When the market maker finds a match for a given order, the trade is executed: cash trades hands, and so do shares of the stock.
Exercises
- A stock is listed at $100 and the bid-ask spread is $0.25. John wants to sell shares at $100 each. What price is the market maker looking for a buyer at?
- A stock has a bid price of $50 and an ask price of $51. What is the bid-ask spread?
Settlement
When the market maker executes the trade, it enters the settlement period.
- Money trades hands: from the buyer to the market maker, and from the market maker to the seller. This happens transparently; buyers and sellers don’t actually interact with the market maker directly.

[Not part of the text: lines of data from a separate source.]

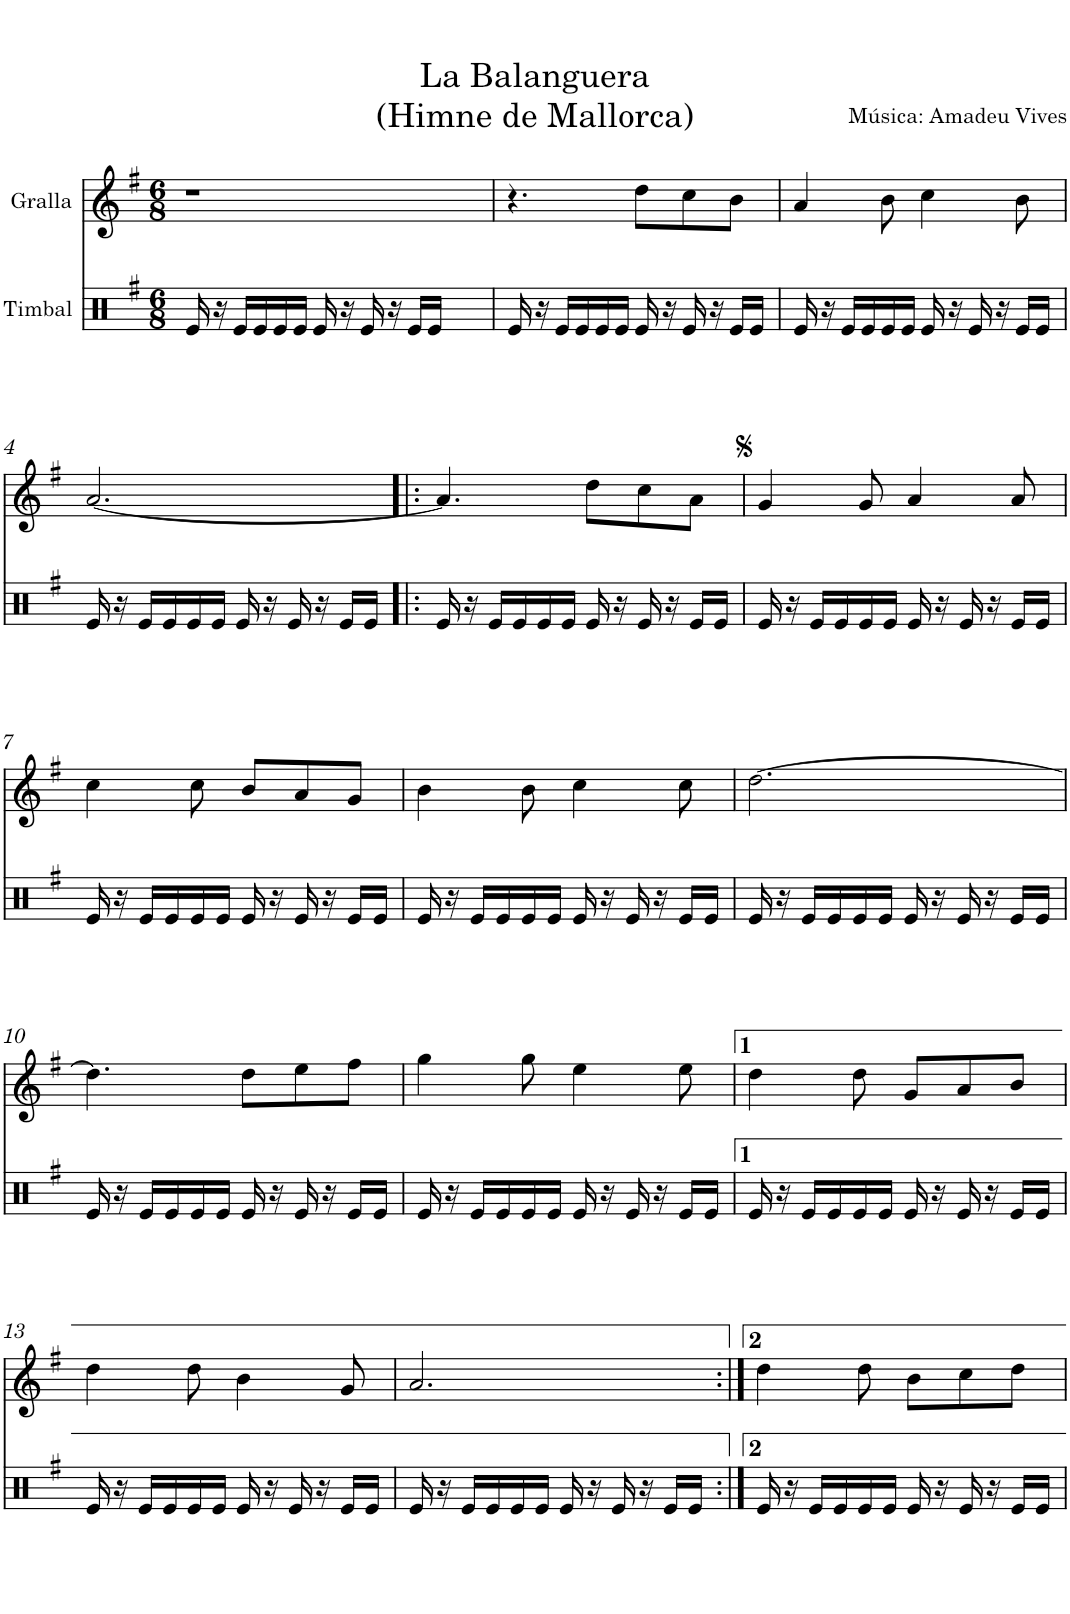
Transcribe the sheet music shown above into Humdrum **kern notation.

**kern	**kern
*part2	*part1
*staff2	*staff1
*I"Timbal	*I"Gralla
*clefX	*clefG2
*k[f#]	*k[f#]
*M6/8	*M6/8
=1	=1
16e/	2.r
16r	.
16e/LL	.
16e/	.
16e/	.
16e/JJ	.
16e/	.
16r	.
16e/	.
16r	.
16e/LL	.
16e/JJ	.
4ryy	4ryy
=2	=2
16e/	4.r
16r	.
16e/LL	.
16e/	.
16e/	.
16e/JJ	.
16e/	8dd\L
16r	.
16e/	8cc\
16r	.
16e/LL	8b\J
16e/JJ	.
=3	=3
16e/	4a/
16r	.
16e/LL	.
16e/	.
16e/	8b\
16e/JJ	.
16e/	4cc\
16r	.
16e/	.
16r	.
16e/LL	8b\
16e/JJ	.
!!LO:LB:g=z
=4	=4
16e/	[2.a/
16r	.
16e/LL	.
16e/	.
16e/	.
16e/JJ	.
16e/	.
16r	.
16e/	.
16r	.
16e/LL	.
16e/JJ	.
=5!|:	=5!|:
16e/	4.a/]
16r	.
16e/LL	.
16e/	.
16e/	.
16e/JJ	.
16e/	8dd\L
16r	.
16e/	8cc\
16r	.
16e/LL	8a\J
16e/JJ	.
=6	=6
16e/	4g/
16r	.
16e/LL	.
16e/	.
16e/	8g/
16e/JJ	.
16e/	4a/
16r	.
16e/	.
16r	.
16e/LL	8a/
16e/JJ	.
!!LO:LB:g=z
=7	=7
16e/	4cc\
16r	.
16e/LL	.
16e/	.
16e/	8cc\
16e/JJ	.
16e/	8b/L
16r	.
16e/	8a/
16r	.
16e/LL	8g/J
16e/JJ	.
=8	=8
16e/	4b\
16r	.
16e/LL	.
16e/	.
16e/	8b\
16e/JJ	.
16e/	4cc\
16r	.
16e/	.
16r	.
16e/LL	8cc\
16e/JJ	.
=9	=9
16e/	[2.dd\
16r	.
16e/LL	.
16e/	.
16e/	.
16e/JJ	.
16e/	.
16r	.
16e/	.
16r	.
16e/LL	.
16e/JJ	.
!!LO:LB:g=z
=10	=10
16e/	4.dd\]
16r	.
16e/LL	.
16e/	.
16e/	.
16e/JJ	.
16e/	8dd\L
16r	.
16e/	8ee\
16r	.
16e/LL	8ff#\J
16e/JJ	.
=11	=11
16e/	4gg\
16r	.
16e/LL	.
16e/	.
16e/	8gg\
16e/JJ	.
16e/	4ee\
16r	.
16e/	.
16r	.
16e/LL	8ee\
16e/JJ	.
=12	=12
16e/	4dd\
16r	.
16e/LL	.
16e/	.
16e/	8dd\
16e/JJ	.
16e/	8g/L
16r	.
16e/	8a/
16r	.
16e/LL	8b/J
16e/JJ	.
!!LO:LB:g=z
=13	=13
16e/	4dd\
16r	.
16e/LL	.
16e/	.
16e/	8dd\
16e/JJ	.
16e/	4b\
16r	.
16e/	.
16r	.
16e/LL	8g/
16e/JJ	.
=14	=14
16e/	2.a/
16r	.
16e/LL	.
16e/	.
16e/	.
16e/JJ	.
16e/	.
16r	.
16e/	.
16r	.
16e/LL	.
16e/JJ	.
=15:|!	=15:|!
16e/	4dd\
16r	.
16e/LL	.
16e/	.
16e/	8dd\
16e/JJ	.
16e/	8b\L
16r	.
16e/	8cc\
16r	.
16e/LL	8dd\J
16e/JJ	.
=	=
*-	*-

- Shares are taken from the seller and given to the buyer. The buyer becomes a shareholder of record when the shares are delivered.
The trade is not considered final until the buyer receives the shares and the seller receives cash, both of which may take some time.
Historically these exchanges would mean delivering actual paper stock certificates, or some other similar note indicating ownership, to the buyer and cash to the seller. That took time, and so there was always a settlement period. In modern times cash is transferred instantly. The use paper certificates of stock (or other securities) is a rarity–most records are kept electronically. For a long period of time the settlement period for stocks was 5 days. In 1993 the SEC (Securities and Exchange Commission) reduced it to 3 days, and today it is 2 days.
The settlement period is sometimes denoted with a capital T and a number indicating the number of business days to settlement of a trade. For example, “T+2” indicates that the settlment date is 2 days after the date of the trade.
The trade is considered final after the settlement period. The date this occurs is the settlement date.
For stocks, currently the settlement date is always 2 business days after the trade. Even though cash is transferred instantly, it is not considered “settled” until the settlement date.
Examples:
- If you buy a stock on Monday, the settlement date is Wednesday.
- If you buy a stock on Thursday, the settlement date is the next Monday.
The SEC sets rules, and some brokers have their own additional rules, for trading with cash received before the settlement period ends (known as “unsettled cash”). Your broker may not even allow you to trade (i.e. buy) with cash that isn’t settled.
Exercises
- Kevin buys 30 shares of TSLA (Tesla) for $175 each. and Robert is on the selling side of the trade. Kevin makes his purchase on Tuesday. On what day will Robert receive his cash? On what day is the trade considered settled?
- There is a market for bonds which have a T+4 settlement period. If Alicia buys a bond on Wednesday, on what day will she be the owner of record of the bond?